There have been plenty of bugs and vulnerabilities in blockchain technologies over the years.

2 comments

Thanks for discussion.

The mature and well architected tech stacks in traditional finance come from the economy of the scale, from where also comes funding as you metioned. Crypto currently has the blockspace problem which prevents from scalability. So, while there are some well performing companies in crypto (dozens of them), there are much more companies in traditional finance, just because of scale.

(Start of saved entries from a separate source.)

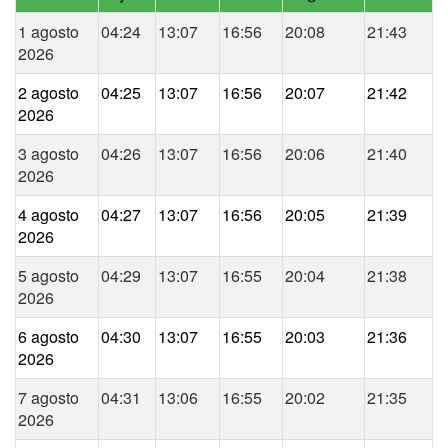
1 agosto
04:24
13:07
16:56
20:08
21:43
2026
2 agosto
04:25
13:07
16:56
20:07
21:42
2026
3 agosto
04:26
13:07
16:56
20:06
21:40
2026
4 agosto
04:27
13:07
16:56
20:05
21:39
2026
5 agosto
04:29
13:07
16:55
20:04
21:38
2026
6 agosto
04:30
13:07
16:55
20:03
21:36
2026
7 agosto
04:31
13:06
16:55
20:02
21:35
2026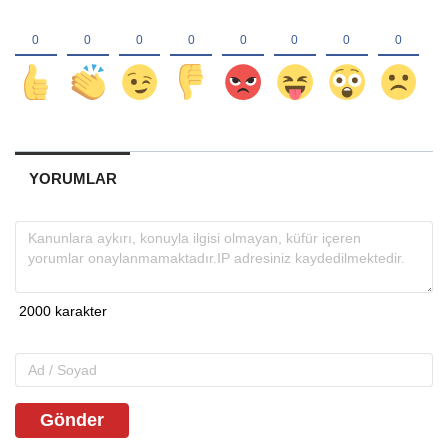
YORUMLAR
Gönder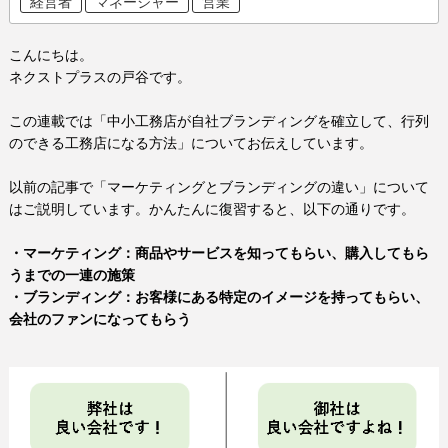
経営者
マネージャー
営業
こんにちは。
ネクストプラスの戸谷です。
この連載では「中小工務店が自社ブランディングを確立して、行列
のできる工務店になる方法」についてお伝えしています。
以前の記事で「マーケティングとブランディングの違い」について
はご説明しています。かんたんに復習すると、以下の通りです。
・マーケティング：商品やサービスを知ってもらい、購入してもら
うまでの一連の施策
・ブランディング：お客様にある特定のイメージを持ってもらい、
会社のファンになってもらう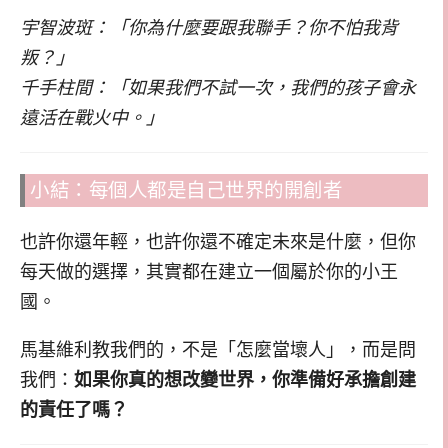
宇智波斑：「你為什麼要跟我聯手？你不怕我背
叛？」
千手柱間：「如果我們不試一次，我們的孩子會永
遠活在戰火中。」
小結：每個人都是自己世界的開創者
也許你還年輕，也許你還不確定未來是什麼，但你
每天做的選擇，其實都在建立一個屬於你的小王
國。
馬基維利教我們的，不是「怎麼當壞人」，而是問
我們：
如果你真的想改變世界，你準備好承擔創建
的責任了嗎？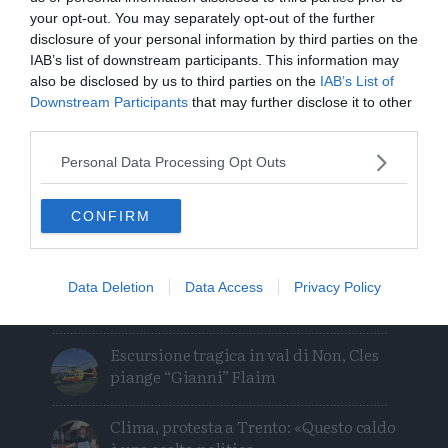
Condividi
Condividi
Twitter
Condividi
Mail
your opt-out. You may separately opt-out of the further
questo
questo
Tags
disclosure of your personal information by third parties on the
Allagamenti
Meteo
articolo
articolo
IAB’s list of downstream participants. This information may
su
su
also be disclosed by us to third parties on the
IAB’s List of
Whatsapp
Telegram
Downstream Participants
that may further disclose it to other
third parties.
Personal Data Processing Opt Outs
I più letti
CONFIRM
Orsi, un chilometro in 15 minuti: «Le
mappe degli avvistamenti possono
Data Deletion
Data Access
Privacy Policy
ingannare»
Escursione tragica in val di Non, Cles
piange “Gianni” Flaim
Clima, protesta a Trento: «Questo caldo
è una scelta politica»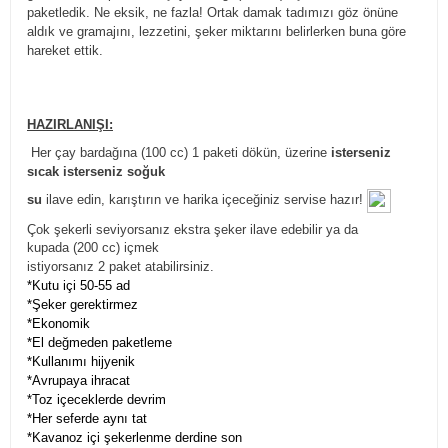
paketledik. Ne eksik, ne fazla! Ortak damak tadımızı göz önüne
aldık ve gramajını, lezzetini, şeker miktarını belirlerken buna göre
hareket ettik.
HAZIRLANIŞI:
Her çay bardağına (100 cc) 1 paketi dökün, üzerine
isterseniz
sıcak isterseniz soğuk
su
ilave edin, karıştırın ve harika içeceğiniz servise hazır!
Çok şekerli seviyorsanız ekstra şeker ilave edebilir ya da
kupada
(200 cc) içmek
istiyorsanız 2 paket atabilirsiniz.
*Kutu içi 50-55 ad
*Şeker gerektirmez
*Ekonomik
*El değmeden paketleme
*Kullanımı hijyenik
*Avrupaya ihracat
*Toz içeceklerde devrim
*Her seferde aynı tat
*Kavanoz içi şekerlenme derdine son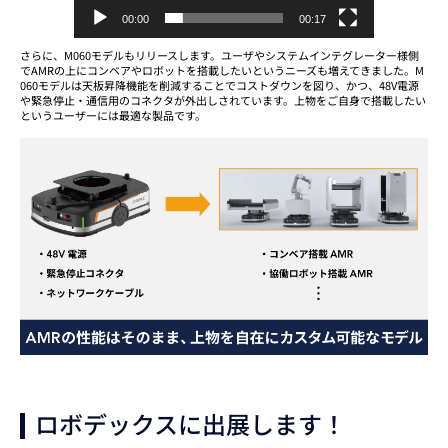
00:00
00:17
さらに、M060モデルもリリースします。ユーザやシステムインテグレーター様側
でAMRの上にコンベアやロボットを搭載したいというニーズも増えてきました。M
060モデルは天板昇降機能を削減することでコストダウンを図り、かつ、48V電源
や緊急停止・通信用のコネクタが外出しされています。上物をご自身で搭載したい
というユーザーには最適な製品です。
ロボデックスに出展します！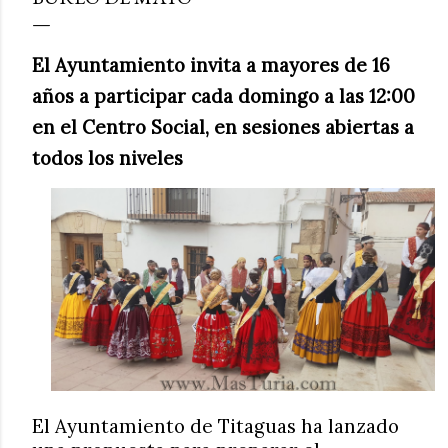
El Ayuntamiento invita a mayores de 16
años a participar cada domingo a las 12:00
en el Centro Social, en sesiones abiertas a
todos los niveles
El Ayuntamiento de Titaguas ha lanzado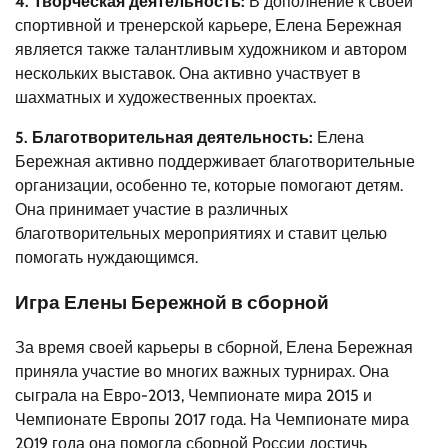
4. Творческая деятельность:
В дополнение к своей
спортивной и тренерской карьере, Елена Бережная
является также талантливым художником и автором
нескольких выставок. Она активно участвует в
шахматных и художественных проектах.
5. Благотворительная деятельность:
Елена
Бережная активно поддерживает благотворительные
организации, особенно те, которые помогают детям.
Она принимает участие в различных
благотворительных мероприятиях и ставит целью
помогать нуждающимся.
Игра Елены Бережной в сборной
За время своей карьеры в сборной, Елена Бережная
приняла участие во многих важных турнирах. Она
сыграла на Евро-2013, Чемпионате мира 2015 и
Чемпионате Европы 2017 года. На Чемпионате мира
2019 года она помогла сборной России достичь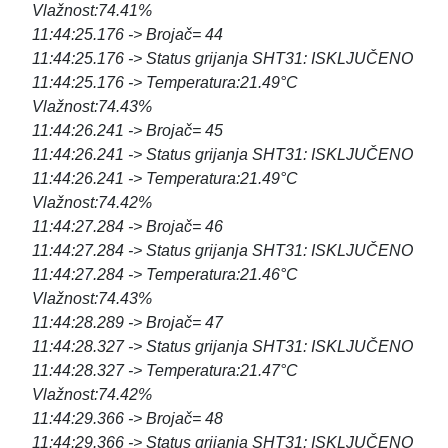
Vlažnost:74.41%
11:44:25.176 -> Brojač= 44
11:44:25.176 -> Status grijanja SHT31: ISKLJUČENO
11:44:25.176 -> Temperatura:21.49°C
Vlažnost:74.43%
11:44:26.241 -> Brojač= 45
11:44:26.241 -> Status grijanja SHT31: ISKLJUČENO
11:44:26.241 -> Temperatura:21.49°C
Vlažnost:74.42%
11:44:27.284 -> Brojač= 46
11:44:27.284 -> Status grijanja SHT31: ISKLJUČENO
11:44:27.284 -> Temperatura:21.46°C
Vlažnost:74.43%
11:44:28.289 -> Brojač= 47
11:44:28.327 -> Status grijanja SHT31: ISKLJUČENO
11:44:28.327 -> Temperatura:21.47°C
Vlažnost:74.42%
11:44:29.366 -> Brojač= 48
11:44:29.366 -> Status grijanja SHT31: ISKLJUČENO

The problem of blockspace have been solved in smaller networks with use of sharding, and will be rolled out to bigger networks in form of upgrades. If the world does not see regulation uproar banning crypto everywhere in coming years, crypto will endure true economies of scale. Think every PoS app, every B2B payment gateway, every web application in the wild accepting both Visa and crypto based payments, with crypto fee -- and price -- being less. I don't see how traditional finance can withstand this challenge. IMO this is also like BBS forums vs. Web technologies in 90s. I say it as someone who worked on parsing and producing Mastercard related file formats, and also worked on enterprise crypto applications. While I agree right now the crypto is laughable from many aspects, so it was the web in it's early years.

Yes, crypto is definitely not the solution to this. This was a transient problem, that was resolved within the week. Everyone got paid back. An issue with the EVM overcharging people is irreversible. Those funds would be lost for good. At least with trad-fi, you can click a few buttons and revert payments.